Philippe Maxence, Chesterton face à l’islam. Entre paradoxe et théologie,

Paris, Via Romana, 2014, 178 p., 13 €

            Philippe Maxence, rédacteur en chef du bimensuel catholique L’Homme nouveau, est un passionné de Gilbert Keith Chesterton, célèbre écrivain anglais converti au catholicisme. Il lui a consacré divers autres textes, tels que Pour le réenchantement du monde, une introduction à Chesterton (Ad Solem, 2004) ou L’Univers de Chesterton, petit dictionnaire raisonné (Via Romana, 2008).
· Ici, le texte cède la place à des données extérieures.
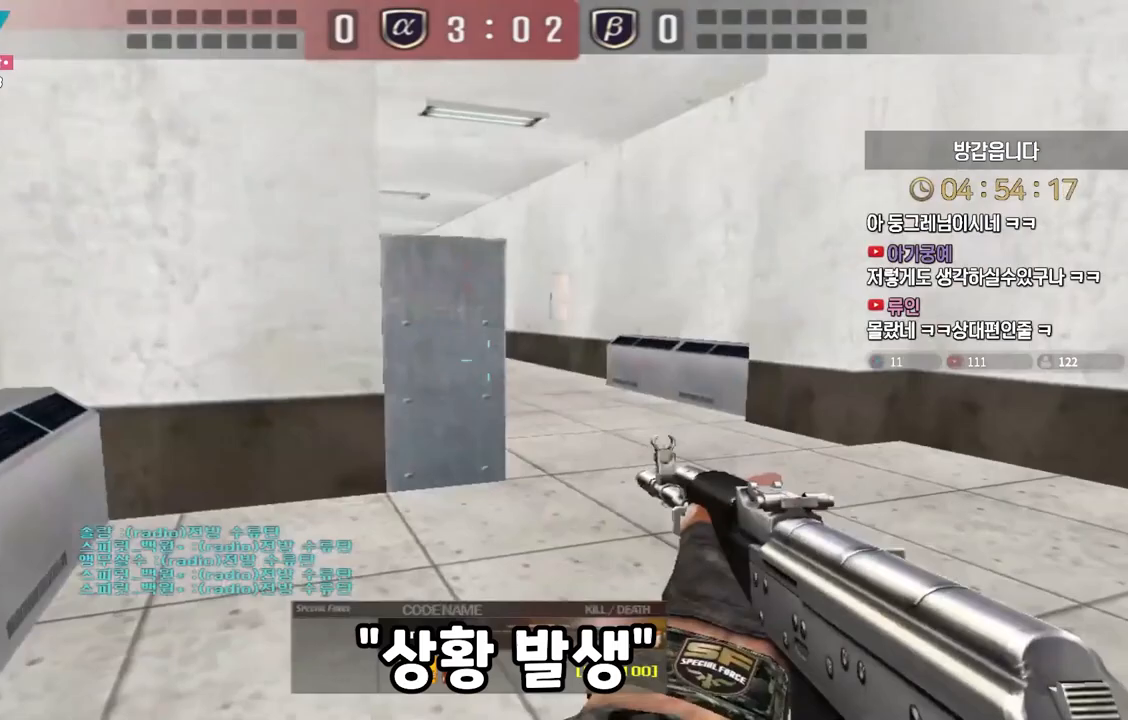
{"keys": [], "events": []}
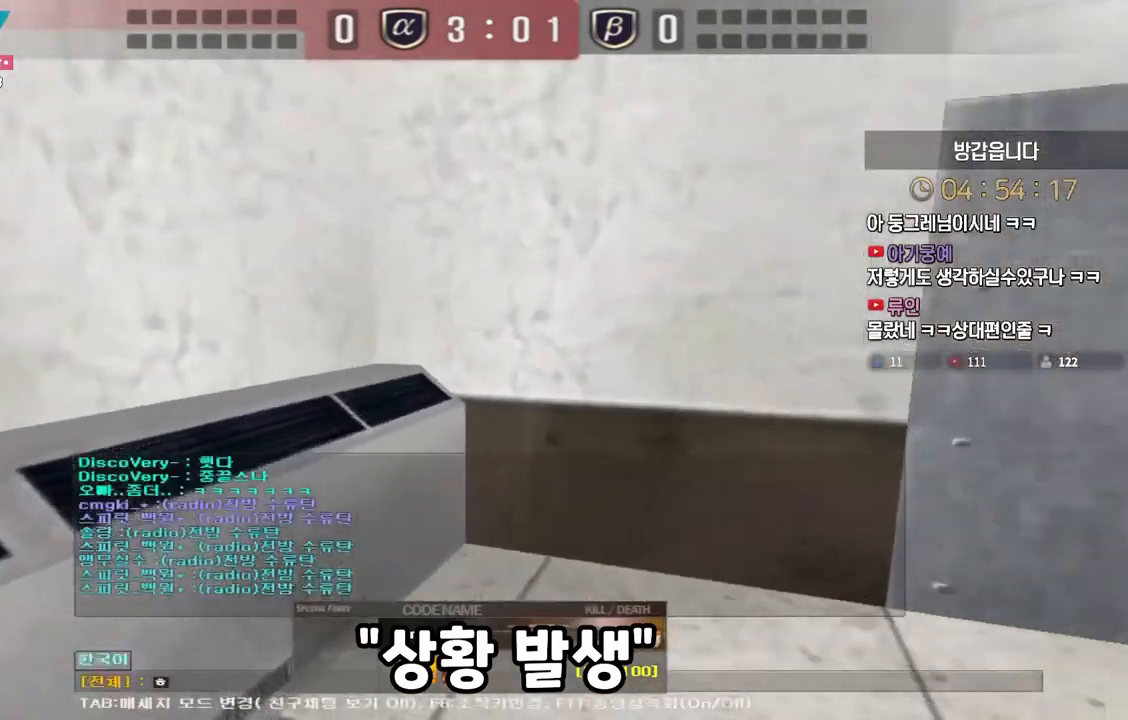
{"keys": [], "events": []}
Ne parlons même pas des articles ou préfaces ! Avec Chesterton face à l’islam, Philippe Maxence semble inaugurer une collection « Les Amis de Chesterton » (sans doute liée à l’association du même nom), collection qui, probablement, visitera cette plume géniale à travers différents thèmes. Aujourd’hui : l’islam (le titre du livre est des plus limpides).
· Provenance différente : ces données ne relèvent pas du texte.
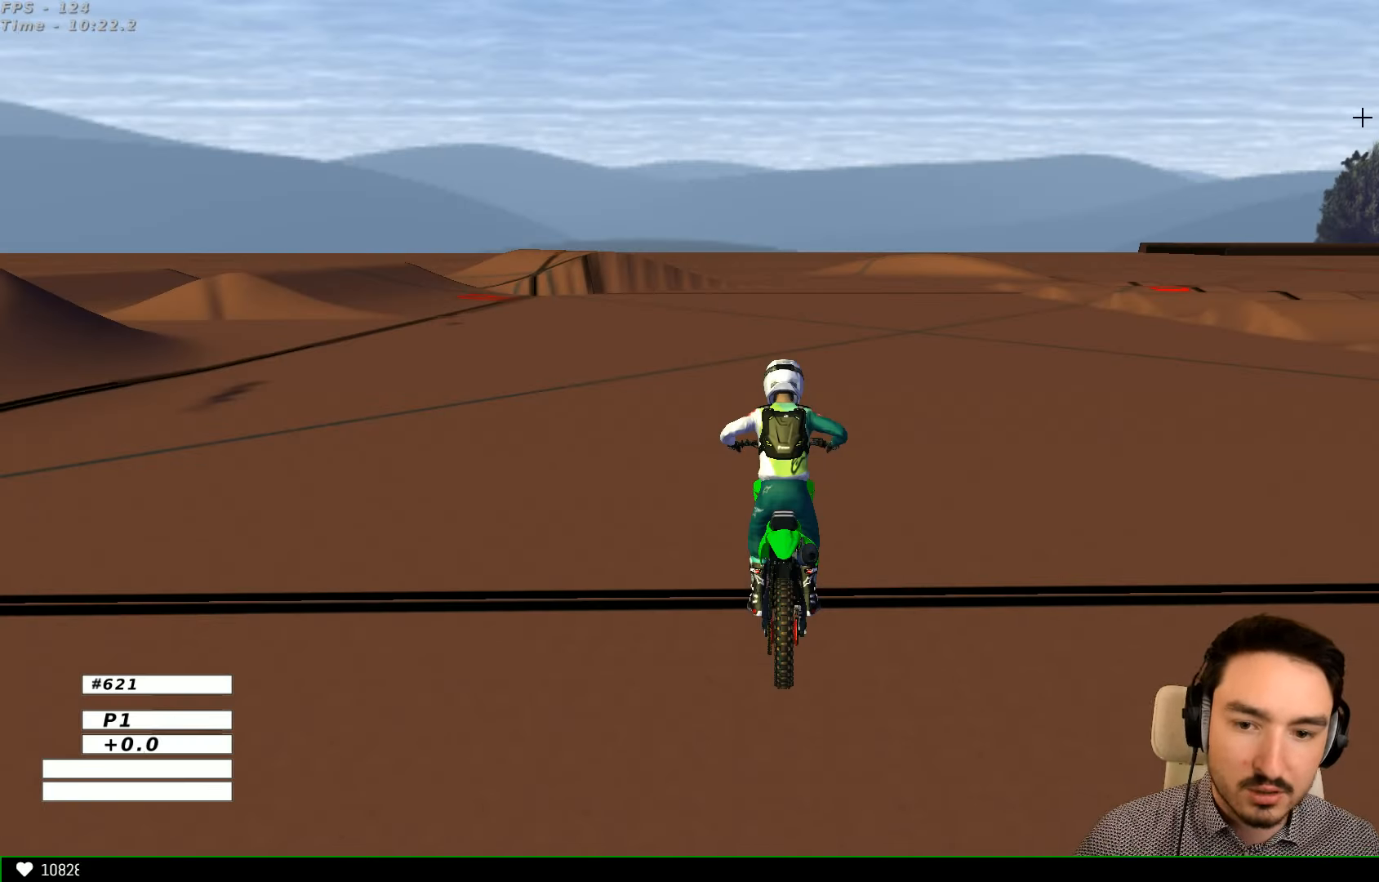
Gameplay with a controller (Xbox layout); each line is a JSON object with the inputs held at the frame after it. "events" lists button and stick changes between this image and that frame as [ms after this image, input, new state], when the widget could be followed in between. Not read: L3 R3.
{"buttons": ["R2"], "left_stick": "center", "right_stick": "center", "events": [[400, "R2", "down"]]}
            Ce petit ouvrage (10 x 16 cm) se découpe en trois parties, à peu près égales en épaisseur. La première, constituée de cinq chapitres, tente « de montrer l’approche théologique de l’islam sur laquelle s’est appuyé Gilbert Keith Chesterton » (p. 9). « La seconde partie, plus courte, est constituée d’un florilège de citations, empruntées à divers livres ou articles de Chesterton et qui éclairent, chacune à sa manière et chacune sur un thème bien précis, la façon dont il a traduit par écrit son regard sur l’islam » (p. 10). Remarquons au passage que cette partie est intéressante dans la mesure où la plume de Chesterton est des plus agréables à lire et où les extraits sont choisis avec pertinence (nous avions pleine confiance, pour cela, en Philippe Maxence). Mais, malgré tout, le format réduit de cet opus ne nous paraît justifier tout à fait son prix, élevé par rapport à des livres de facture identique. Passons. « Enfin, la troisième partie rassemble deux poèmes ayant eux aussi rapport avec l’islam, dont le célèbre poème Lépante qui accompagna un certain nombre de soldats dans les combats des tranchées de la Première Guerre mondiale » (p. 10). En guise de résumé, nous pouvons affirmer que la partie la plus travaillée et la plus originale est, évidemment, la première. Le lecteur sera facilement captivé.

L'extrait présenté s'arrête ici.